What is required »
Below is a listing. Set down exactly the lines from the one containing "left ankle: (283, 336)" through the one containing "left hip: (424, 225)", both ends included, and leave out the rest.

▽

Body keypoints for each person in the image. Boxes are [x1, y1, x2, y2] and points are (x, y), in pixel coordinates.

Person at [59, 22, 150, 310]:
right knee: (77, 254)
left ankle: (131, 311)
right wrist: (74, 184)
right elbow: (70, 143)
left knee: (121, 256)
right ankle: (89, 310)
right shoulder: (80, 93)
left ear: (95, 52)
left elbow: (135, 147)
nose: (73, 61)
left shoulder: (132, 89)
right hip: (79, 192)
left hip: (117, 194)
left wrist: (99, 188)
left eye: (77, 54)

△
▽

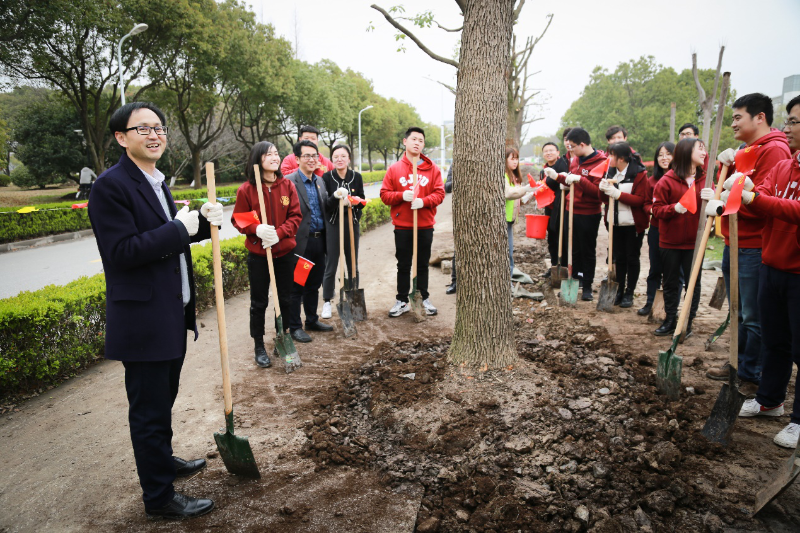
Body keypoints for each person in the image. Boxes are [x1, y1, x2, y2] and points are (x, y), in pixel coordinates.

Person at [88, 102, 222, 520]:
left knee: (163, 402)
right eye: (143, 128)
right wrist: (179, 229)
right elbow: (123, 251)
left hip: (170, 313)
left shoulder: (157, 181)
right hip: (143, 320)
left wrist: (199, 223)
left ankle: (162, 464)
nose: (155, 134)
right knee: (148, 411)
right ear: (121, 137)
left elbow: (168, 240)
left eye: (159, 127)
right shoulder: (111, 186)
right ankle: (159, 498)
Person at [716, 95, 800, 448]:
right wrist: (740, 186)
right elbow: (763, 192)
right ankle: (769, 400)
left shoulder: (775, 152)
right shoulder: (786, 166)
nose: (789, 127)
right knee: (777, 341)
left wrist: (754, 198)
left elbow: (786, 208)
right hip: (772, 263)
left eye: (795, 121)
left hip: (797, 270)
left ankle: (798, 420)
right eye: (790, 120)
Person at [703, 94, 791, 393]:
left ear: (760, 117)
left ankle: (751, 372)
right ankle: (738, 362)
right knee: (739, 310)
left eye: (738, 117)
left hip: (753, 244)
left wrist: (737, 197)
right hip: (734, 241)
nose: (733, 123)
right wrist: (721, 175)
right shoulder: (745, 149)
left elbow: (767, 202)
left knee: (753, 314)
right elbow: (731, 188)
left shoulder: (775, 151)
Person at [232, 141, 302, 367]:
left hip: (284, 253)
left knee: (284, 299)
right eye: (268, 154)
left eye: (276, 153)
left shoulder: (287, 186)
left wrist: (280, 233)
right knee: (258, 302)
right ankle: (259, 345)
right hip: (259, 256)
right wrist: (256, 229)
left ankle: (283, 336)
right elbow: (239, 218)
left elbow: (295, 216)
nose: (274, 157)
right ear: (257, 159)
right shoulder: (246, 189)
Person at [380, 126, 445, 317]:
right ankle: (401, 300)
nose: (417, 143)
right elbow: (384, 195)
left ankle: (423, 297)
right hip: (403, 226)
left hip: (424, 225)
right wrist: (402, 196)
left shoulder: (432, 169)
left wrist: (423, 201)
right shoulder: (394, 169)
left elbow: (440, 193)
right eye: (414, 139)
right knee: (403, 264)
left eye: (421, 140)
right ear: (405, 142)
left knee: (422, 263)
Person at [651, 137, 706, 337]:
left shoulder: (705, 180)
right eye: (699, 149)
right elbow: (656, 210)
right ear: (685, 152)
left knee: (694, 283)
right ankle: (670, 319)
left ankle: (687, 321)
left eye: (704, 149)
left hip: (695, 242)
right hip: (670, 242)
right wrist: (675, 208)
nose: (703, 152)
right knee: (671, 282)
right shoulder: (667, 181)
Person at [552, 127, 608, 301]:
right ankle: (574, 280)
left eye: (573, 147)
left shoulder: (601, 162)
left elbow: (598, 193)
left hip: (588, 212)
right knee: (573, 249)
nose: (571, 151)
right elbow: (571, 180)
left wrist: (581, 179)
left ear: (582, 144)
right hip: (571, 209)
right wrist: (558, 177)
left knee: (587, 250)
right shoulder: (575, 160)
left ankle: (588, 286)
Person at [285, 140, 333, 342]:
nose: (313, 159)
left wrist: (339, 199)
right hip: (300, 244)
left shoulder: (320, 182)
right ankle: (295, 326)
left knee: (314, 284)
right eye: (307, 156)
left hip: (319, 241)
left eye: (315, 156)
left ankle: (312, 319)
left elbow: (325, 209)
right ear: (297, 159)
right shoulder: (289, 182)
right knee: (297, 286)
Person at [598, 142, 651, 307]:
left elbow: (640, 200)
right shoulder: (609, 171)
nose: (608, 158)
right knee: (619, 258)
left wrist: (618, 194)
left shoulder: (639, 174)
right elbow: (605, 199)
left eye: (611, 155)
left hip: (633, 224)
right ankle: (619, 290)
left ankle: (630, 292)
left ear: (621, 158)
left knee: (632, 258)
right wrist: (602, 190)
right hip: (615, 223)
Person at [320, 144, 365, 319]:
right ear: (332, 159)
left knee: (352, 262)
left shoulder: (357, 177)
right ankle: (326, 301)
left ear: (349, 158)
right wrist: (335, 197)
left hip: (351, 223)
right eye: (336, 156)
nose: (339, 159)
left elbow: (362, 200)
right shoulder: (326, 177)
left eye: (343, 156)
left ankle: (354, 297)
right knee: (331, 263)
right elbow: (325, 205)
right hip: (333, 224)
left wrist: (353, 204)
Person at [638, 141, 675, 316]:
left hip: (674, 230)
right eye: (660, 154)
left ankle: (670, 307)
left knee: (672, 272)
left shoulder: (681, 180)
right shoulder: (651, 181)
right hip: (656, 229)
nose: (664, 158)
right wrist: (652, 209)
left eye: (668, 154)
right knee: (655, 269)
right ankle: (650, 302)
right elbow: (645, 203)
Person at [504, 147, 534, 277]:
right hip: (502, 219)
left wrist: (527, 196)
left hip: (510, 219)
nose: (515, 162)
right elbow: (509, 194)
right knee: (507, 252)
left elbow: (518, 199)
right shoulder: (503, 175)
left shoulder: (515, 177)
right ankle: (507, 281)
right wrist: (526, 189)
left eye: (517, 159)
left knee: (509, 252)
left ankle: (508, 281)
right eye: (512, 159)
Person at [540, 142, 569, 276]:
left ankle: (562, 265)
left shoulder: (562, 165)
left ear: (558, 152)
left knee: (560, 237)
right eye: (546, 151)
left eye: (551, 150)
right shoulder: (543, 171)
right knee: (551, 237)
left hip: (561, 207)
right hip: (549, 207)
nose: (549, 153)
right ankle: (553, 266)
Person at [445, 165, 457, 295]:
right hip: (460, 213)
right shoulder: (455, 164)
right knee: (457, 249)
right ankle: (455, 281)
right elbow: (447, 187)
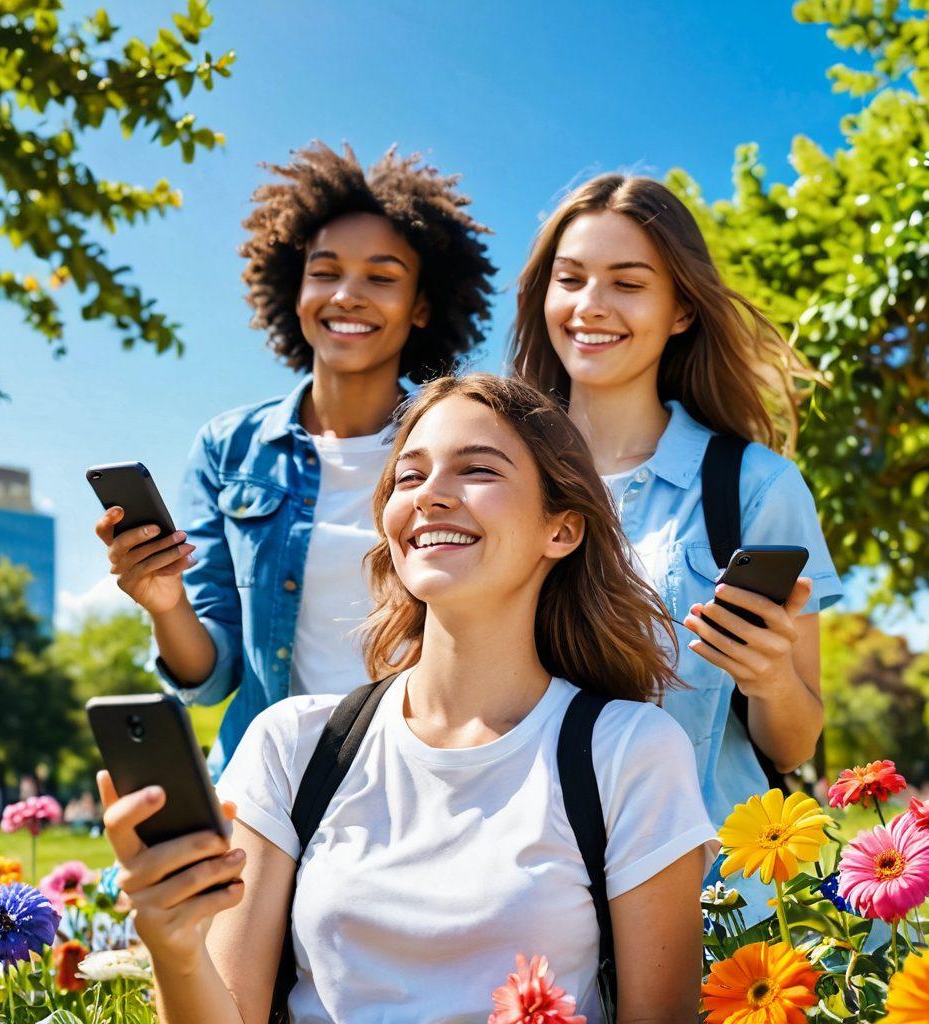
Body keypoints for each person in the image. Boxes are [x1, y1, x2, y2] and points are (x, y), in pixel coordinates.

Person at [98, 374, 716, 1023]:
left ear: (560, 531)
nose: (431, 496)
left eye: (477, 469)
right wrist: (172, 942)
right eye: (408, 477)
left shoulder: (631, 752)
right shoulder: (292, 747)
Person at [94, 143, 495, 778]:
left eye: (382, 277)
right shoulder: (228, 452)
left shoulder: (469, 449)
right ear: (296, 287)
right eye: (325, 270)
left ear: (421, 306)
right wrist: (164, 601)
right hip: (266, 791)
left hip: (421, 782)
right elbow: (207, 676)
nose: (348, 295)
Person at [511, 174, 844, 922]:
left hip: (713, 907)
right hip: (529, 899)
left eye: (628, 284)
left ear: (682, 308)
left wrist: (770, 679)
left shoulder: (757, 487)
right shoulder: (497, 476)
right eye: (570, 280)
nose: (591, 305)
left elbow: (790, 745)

△

Your solution »
left ankle: (283, 336)
right elbow: (239, 218)
left elbow: (295, 216)
nose: (274, 157)
right ear: (257, 159)
right shoulder: (246, 189)
Person at [380, 126, 445, 317]:
right ankle: (401, 300)
nose: (417, 143)
right elbow: (384, 195)
left ankle: (423, 297)
right hip: (403, 226)
left hip: (424, 225)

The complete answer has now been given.